* **What is needed**
Collect each line of the records below that contains the word "издръжливост". Case counts.

_ _ _ _

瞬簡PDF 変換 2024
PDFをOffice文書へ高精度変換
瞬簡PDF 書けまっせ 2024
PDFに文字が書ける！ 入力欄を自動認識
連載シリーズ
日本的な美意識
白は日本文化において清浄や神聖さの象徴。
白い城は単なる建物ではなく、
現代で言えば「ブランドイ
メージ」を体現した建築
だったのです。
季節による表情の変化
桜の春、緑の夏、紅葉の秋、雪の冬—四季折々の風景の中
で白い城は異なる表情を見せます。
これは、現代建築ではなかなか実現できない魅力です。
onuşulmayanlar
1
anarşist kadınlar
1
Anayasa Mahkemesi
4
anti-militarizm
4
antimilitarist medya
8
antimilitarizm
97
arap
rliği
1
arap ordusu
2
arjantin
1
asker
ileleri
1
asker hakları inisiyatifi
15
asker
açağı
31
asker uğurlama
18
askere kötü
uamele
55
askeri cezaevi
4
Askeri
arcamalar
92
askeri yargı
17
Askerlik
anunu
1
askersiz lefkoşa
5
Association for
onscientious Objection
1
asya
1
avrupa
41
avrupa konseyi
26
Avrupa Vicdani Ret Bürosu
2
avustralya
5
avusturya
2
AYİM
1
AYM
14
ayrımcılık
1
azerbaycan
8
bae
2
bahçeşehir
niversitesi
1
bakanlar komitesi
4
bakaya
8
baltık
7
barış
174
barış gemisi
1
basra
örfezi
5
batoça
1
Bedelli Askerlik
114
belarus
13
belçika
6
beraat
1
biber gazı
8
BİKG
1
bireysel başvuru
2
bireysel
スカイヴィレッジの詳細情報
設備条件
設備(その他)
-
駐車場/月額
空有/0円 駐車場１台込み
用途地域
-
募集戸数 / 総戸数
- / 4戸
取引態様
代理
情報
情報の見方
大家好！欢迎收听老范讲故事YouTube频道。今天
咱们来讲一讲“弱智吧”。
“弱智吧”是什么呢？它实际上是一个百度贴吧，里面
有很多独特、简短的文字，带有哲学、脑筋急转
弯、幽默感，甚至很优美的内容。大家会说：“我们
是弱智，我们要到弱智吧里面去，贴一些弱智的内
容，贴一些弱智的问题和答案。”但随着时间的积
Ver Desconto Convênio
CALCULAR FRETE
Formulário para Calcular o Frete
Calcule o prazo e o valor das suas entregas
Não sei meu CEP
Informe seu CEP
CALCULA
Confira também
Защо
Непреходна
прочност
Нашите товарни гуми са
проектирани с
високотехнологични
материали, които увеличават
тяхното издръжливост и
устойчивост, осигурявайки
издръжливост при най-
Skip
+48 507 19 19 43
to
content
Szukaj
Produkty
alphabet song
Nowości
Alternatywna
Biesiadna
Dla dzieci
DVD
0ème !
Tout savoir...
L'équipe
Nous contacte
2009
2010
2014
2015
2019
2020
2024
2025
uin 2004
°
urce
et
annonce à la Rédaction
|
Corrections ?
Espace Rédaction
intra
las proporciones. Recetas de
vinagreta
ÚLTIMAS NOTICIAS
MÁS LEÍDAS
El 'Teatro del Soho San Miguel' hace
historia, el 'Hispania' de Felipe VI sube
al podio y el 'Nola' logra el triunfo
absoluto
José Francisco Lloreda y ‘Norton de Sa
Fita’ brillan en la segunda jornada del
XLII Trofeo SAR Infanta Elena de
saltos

_ _ _ _

* **Answer to this task**
тяхното издръжливост и
издръжливост при най-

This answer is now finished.